# Finding the final temperature

If $125$ Calories of heat is applied to $60.0\text{g}$ piece of copper at $21.0^\circ\text{C}$, what will the final temperature be? The specific head of copper is $0.0920 \text{ cal/gC}$.

All I have to answer this question is a formula:

$SH = \text{heat/(mass}\times \Delta T)$

• Please see meta.chemistry.stackexchange.com/questions/141/… for how to ask homework questions. Please outline what you have attempted towards solving the problem. – jonsca Feb 9 '14 at 19:13
• Any hint would be great. I'm really not sure how to go about the answer. I've been working on it for about 3 hours already, as silly as it sounds. – ninja08 Feb 9 '14 at 19:16
• Rather than just us being draconian, it is helpful for those answering to see what your thought process is so they can steer you in the right direction.

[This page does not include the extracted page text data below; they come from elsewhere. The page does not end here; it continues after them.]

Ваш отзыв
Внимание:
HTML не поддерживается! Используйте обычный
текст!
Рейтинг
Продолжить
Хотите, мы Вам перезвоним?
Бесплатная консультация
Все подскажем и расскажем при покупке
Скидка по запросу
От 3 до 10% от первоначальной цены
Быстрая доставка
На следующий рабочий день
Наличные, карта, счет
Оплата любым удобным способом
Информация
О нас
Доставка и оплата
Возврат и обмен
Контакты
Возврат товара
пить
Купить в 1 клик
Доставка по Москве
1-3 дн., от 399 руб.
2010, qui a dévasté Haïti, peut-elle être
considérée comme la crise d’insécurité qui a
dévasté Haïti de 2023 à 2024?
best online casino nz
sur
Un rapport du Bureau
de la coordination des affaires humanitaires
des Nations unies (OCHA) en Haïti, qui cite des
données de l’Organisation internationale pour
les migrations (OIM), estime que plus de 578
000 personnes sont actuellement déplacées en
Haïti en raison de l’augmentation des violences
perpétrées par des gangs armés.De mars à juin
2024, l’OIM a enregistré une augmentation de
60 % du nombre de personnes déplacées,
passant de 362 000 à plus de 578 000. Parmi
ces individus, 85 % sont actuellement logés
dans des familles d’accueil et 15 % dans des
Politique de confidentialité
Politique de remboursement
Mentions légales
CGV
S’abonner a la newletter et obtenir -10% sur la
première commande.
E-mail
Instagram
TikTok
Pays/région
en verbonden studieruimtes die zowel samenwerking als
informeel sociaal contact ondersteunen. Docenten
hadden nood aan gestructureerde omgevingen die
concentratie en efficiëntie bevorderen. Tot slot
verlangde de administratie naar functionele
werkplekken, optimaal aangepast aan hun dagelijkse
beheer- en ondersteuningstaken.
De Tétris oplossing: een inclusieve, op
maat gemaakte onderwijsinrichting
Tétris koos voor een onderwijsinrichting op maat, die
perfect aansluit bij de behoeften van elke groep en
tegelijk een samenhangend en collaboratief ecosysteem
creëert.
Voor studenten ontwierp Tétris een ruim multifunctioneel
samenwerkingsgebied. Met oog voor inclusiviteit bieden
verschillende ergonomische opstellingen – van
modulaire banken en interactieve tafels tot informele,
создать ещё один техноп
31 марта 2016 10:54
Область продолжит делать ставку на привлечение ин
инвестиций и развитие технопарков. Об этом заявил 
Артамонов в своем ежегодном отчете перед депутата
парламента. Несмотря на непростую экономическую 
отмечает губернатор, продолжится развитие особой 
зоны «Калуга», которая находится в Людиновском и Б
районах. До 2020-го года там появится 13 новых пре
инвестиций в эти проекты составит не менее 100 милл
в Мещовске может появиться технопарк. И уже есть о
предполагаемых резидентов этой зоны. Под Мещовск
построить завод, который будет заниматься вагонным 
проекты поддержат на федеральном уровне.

What else do you know about the problem? Do you have a formula in mind, if so, do the dimensions work out? – jonsca Feb 9 '14 at 19:19
• Split $\Delta T$ up into $T_f - T_i$, and you have all of the rest of the parameters. – jonsca Feb 9 '14 at 19:24
• And now, post your answer below so the next student finds your method instead of having to ask another question ;) – tschoppi Feb 10 '14 at 18:49

The energy amount used for heating up a material can be calculated according to the following equation: $$E = c_\text{s}\, m\, \Delta T$$ where $E$ is the energy, $c_\text{s}$ the specific heat capacity, $m$ the mass of the object and $\Delta T$ the temperature difference that is to be achieved.
Solving the above equation for $\Delta T$ we get: $$\Delta T = \frac{E}{c_\text{s}\, m}$$
Plugging in the values provided by you, I get $\Delta T = 22.6\;\mathrm{K}$ (or °C, since we're talking about the difference and the scale is the same, it doesn't matter).
Adding this increase in temperature to the initial temperature gives the final answer: $$\vartheta_\text{f} = \vartheta_\text{i} + \Delta \vartheta = 21.0\; \mathrm{°C} + 22.6\; \mathrm{°C} = 43.6\; \mathrm{°C}$$
• Symbol for temperature: I used $\vartheta$ for temperatures in °C and $T$ for temperatures in K. I strongly suggest you follow this example as to never confuse the two.